Data scientists are taking part in a global competition to create a computer process that will accurately predict air quality in Uganda.
The challenge named The AirQo Ugandan Air Quality Forecast Challenge will see the winner bag a share of the $5,000( approximately Shs19 million) prize fund.
The winner’s air quality forecast solution will be implemented in Uganda to help the country’s environment experts make policy and planning decisions.
Over 400 data experts from countries including Tanzania, India, Nigeria, Japan, and the UAE are using information collected hourly from sensors in Kampala to accurately forecast air quality for a future 25-hour period using the Zindi data science competition platform.

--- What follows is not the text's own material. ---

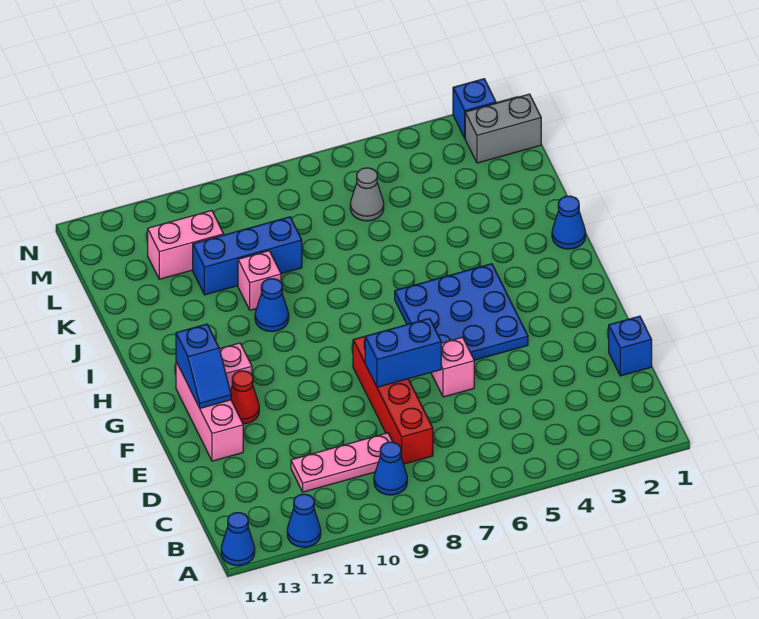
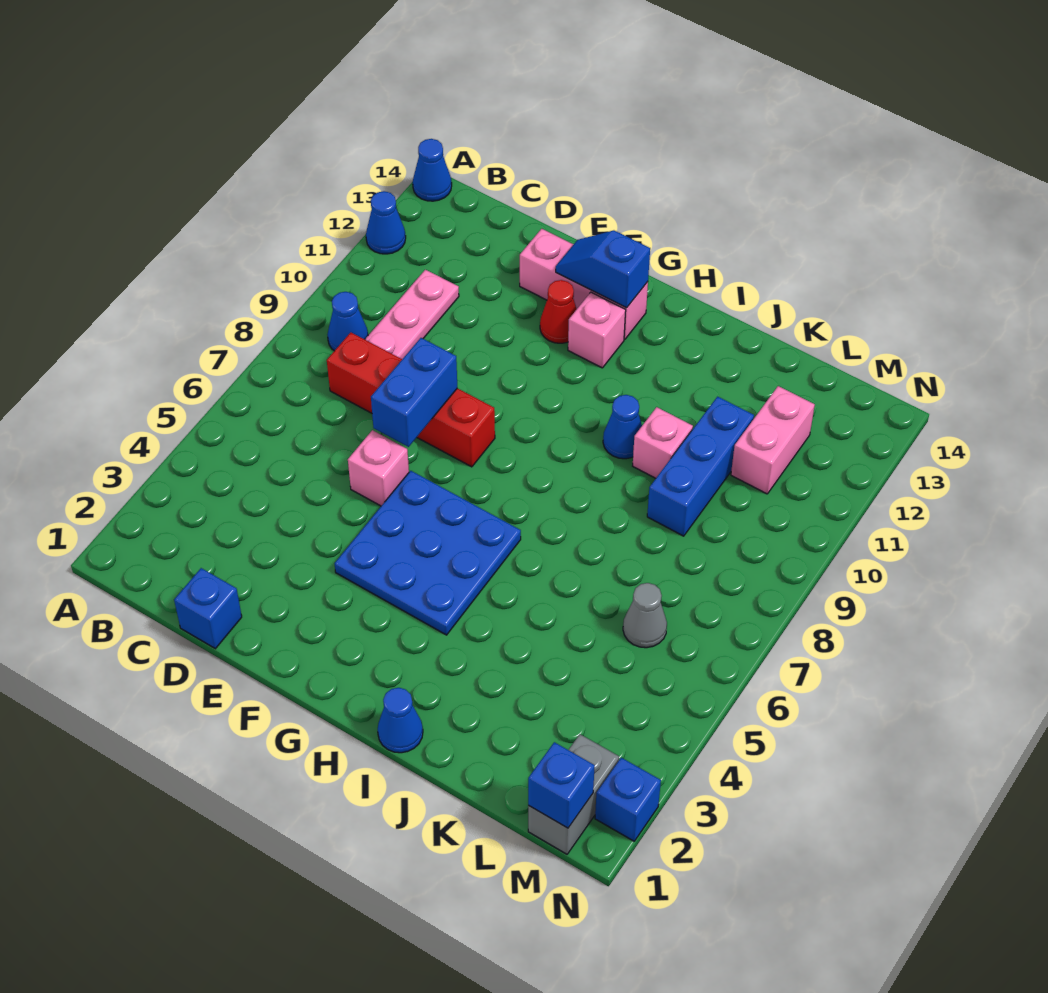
none -> blue brick M1 level 2

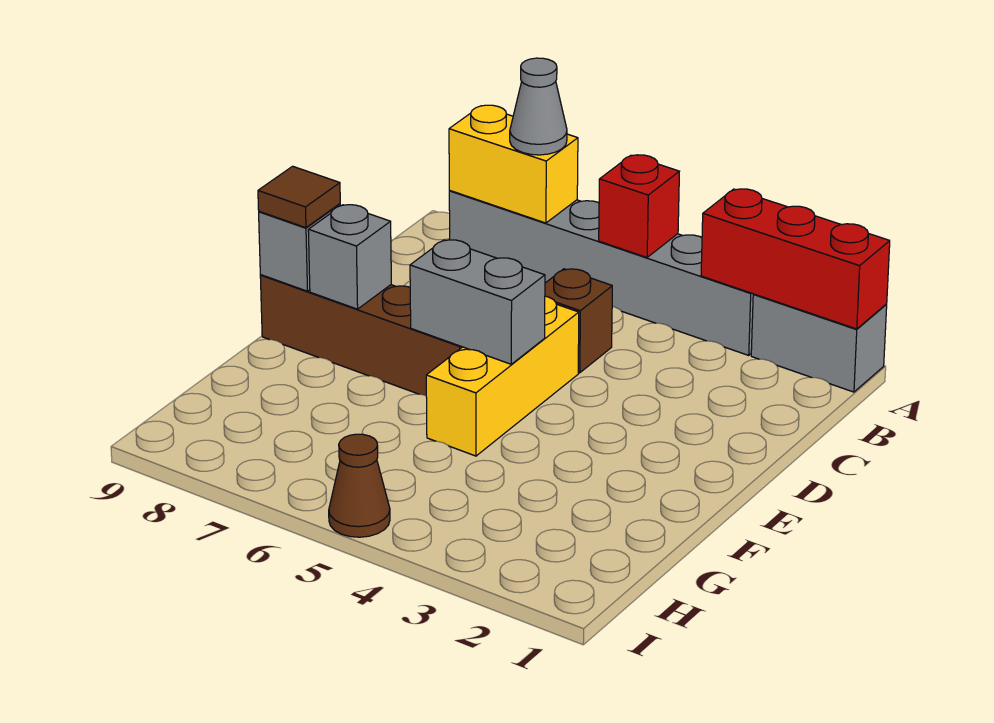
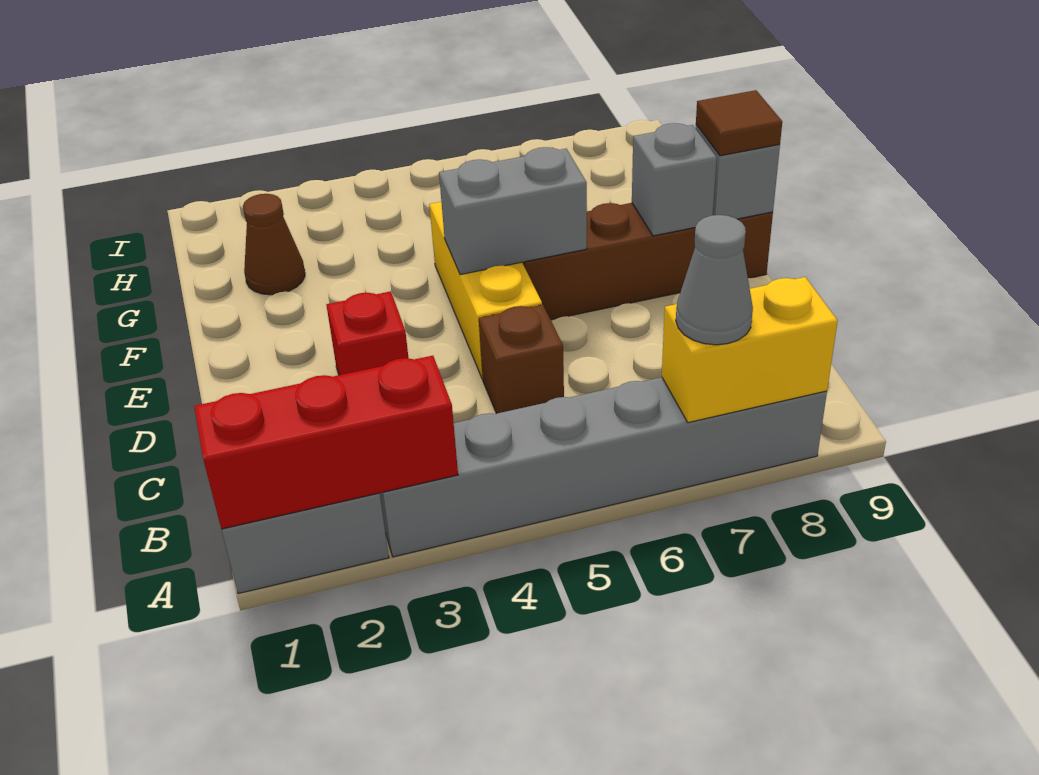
red brick A5 level 2 -> red brick D3 level 1
brown cone I5 level 1 -> brown cone G2 level 1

The competition is organised by environmental scientists at the University of Birmingham and the AirQo project from Makerere University, Kampala, in partnership with Zindi – Africa’s largest data science competition platform focused on solving the continent’s most pressing problems.
The ability to accurately predict air quality over short time periods will empower everyone from governments to families to make informed decisions to protect health and guide people’s actions.
Professor Francis Pope, A Systems Approach to Air Pollution, East Africa Project Lead, from the University of Birmingham noted that one of the main indicators of air quality is PM2.5. Generated by traffic, industry, and burning fossil fuels, these particles are invisible to the naked eye but can cause major health problems.